Под Смоленском меня ранило в плечо, отправили в тыл, и четыре месяца я пролежал в казанском госпитале. Мама приезжала ко мне из Куйбышева. В те дни с фронта поступали нерадостные вести, да и палата наша была «тяжелой», и мама старалась говорить только о чем-нибудь светлом и веселом. Я тоже не хотел огорчать ее, терпел боль и отказался в-ее присутствии от положенного мне укола морфия.

«А помнишь, как они росли, Добер и Жучка? — спрашивала мама. — Как грызли все что ни попадя?» — «Да-да, — отвечал я, — конечно, помню». Мы тогда обмазали ножки стула и стульев горчицей, но Добер, брезгливо морщась и повизгивая, слизывал горчицу, чтобы Жучка могла затем вонзить в дерево свои мелкие острые зубы.

«Помнишь, мне пришлось спрятать на чердак ковер, который они растерзали? А папе я сказала, что отдала в чистку…» И это я, конечно, помнил. Отец очень любил этот старый персидский ковер и часто любовался его сложным и, как мне казалось, загадочным узором. Но что было энергичным, набирающим силу щенкам до замысловатой восточной вязи многоцветного рисунка и привязанностей хозяина? Они росли и познавали мир своим, особым путем — «на зуб»…

Тут боль немного отступила, и я рассмеялся. Теперь-то можно было открыть маме один секрет: портфель, подаренный отцу сослуживцами, он на самом деле не оставил по рассеянности в трамвае. Просто Добер отжевал углы, Жучка чуть не подавилась замком, и отец попросил меня выбросить никуда не годный портфель на свалку.

«А помнишь, — продолжала мама, — как за Жучкой ухаживал шпиц Аграфены Николавны и Добер жутко ревновал?» — «И как страдал!» — подхватил я.

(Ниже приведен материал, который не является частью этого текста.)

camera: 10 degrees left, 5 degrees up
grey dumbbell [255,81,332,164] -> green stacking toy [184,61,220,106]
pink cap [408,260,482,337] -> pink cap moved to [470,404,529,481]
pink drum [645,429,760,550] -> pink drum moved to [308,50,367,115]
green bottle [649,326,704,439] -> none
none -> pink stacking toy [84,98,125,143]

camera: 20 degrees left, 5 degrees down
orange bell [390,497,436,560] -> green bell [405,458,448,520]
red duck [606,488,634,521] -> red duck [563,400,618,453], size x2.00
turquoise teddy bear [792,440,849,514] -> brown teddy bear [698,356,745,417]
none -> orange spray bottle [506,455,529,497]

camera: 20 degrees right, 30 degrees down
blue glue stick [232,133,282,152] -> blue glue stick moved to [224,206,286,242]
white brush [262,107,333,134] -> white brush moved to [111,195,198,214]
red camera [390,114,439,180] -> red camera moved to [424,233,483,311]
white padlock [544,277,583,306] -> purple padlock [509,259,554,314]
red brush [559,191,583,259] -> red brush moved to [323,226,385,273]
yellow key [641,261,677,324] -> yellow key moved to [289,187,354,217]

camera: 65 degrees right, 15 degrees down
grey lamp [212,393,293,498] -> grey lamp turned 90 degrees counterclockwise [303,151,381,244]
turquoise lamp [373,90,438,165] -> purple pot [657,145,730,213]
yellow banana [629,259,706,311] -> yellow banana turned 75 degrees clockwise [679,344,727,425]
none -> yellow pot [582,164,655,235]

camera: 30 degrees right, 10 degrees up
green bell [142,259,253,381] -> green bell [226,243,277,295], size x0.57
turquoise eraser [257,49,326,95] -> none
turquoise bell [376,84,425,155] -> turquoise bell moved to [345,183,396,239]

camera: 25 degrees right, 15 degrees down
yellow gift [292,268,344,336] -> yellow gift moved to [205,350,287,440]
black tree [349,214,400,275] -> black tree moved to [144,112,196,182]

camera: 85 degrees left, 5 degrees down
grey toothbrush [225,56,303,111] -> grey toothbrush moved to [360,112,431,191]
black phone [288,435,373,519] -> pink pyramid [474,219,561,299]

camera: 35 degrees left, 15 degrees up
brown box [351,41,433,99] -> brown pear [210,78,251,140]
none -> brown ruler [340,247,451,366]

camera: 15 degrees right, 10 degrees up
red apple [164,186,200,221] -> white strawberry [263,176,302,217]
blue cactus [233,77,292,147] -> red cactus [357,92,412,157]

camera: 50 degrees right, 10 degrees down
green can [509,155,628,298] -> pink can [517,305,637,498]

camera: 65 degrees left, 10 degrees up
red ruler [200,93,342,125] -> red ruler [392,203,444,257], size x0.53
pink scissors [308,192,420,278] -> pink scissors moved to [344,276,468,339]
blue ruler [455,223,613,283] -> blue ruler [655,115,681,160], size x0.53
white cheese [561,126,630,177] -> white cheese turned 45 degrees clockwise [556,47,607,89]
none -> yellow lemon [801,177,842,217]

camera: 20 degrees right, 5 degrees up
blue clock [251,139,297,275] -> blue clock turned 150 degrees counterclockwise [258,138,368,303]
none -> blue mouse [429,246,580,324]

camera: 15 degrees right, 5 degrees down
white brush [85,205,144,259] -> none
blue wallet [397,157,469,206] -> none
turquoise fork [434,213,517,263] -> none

Да, Добер был благороднейшим псом. Простушка Жучка охотно принимала ухаживания шпица, принадлежащего нашей соседке — тете Груше, а Добер из-за этого несколько дней не пил и не ел. Он бы мог запросто отучить хилого шпица от ухаживаний, но, наверное, не хотел этого делать, ждал, когда опомнится сама Жучка. Но Жучка, что называется, увлеклась шпицем. Нельзя было без улыбки смотреть, как они играли. Широко расставив лапы, Жучка поддавала его носом, шпиц отлетал на несколько шагов и, восторженно лая, возвращался, чтобы продолжать забаву. А Добер в это время сидел в стороне и старательно отворачивал морду, дабы не видеть этих развлечений.

Однажды он все-таки не выдержал и рявкнул. Шпиц, забывшись, ответил пренебрежительным тявканьем, и тогда Добер, подскочив к нему, куснул за бок. Шпиц, конечно, бежал. А в настоящую собачью драку — с безудержной ненавистью, с пастью в кровавой пене и с многочисленными покусами — Добер вступил один лишь раз: когда во время сердечного приступа отец упал на улице и его забрала «скорая помощь». Добер не помчался за машиной, он остался охранять лежавшую на тротуаре авоську с продуктами и защитил ее от бродячих псов.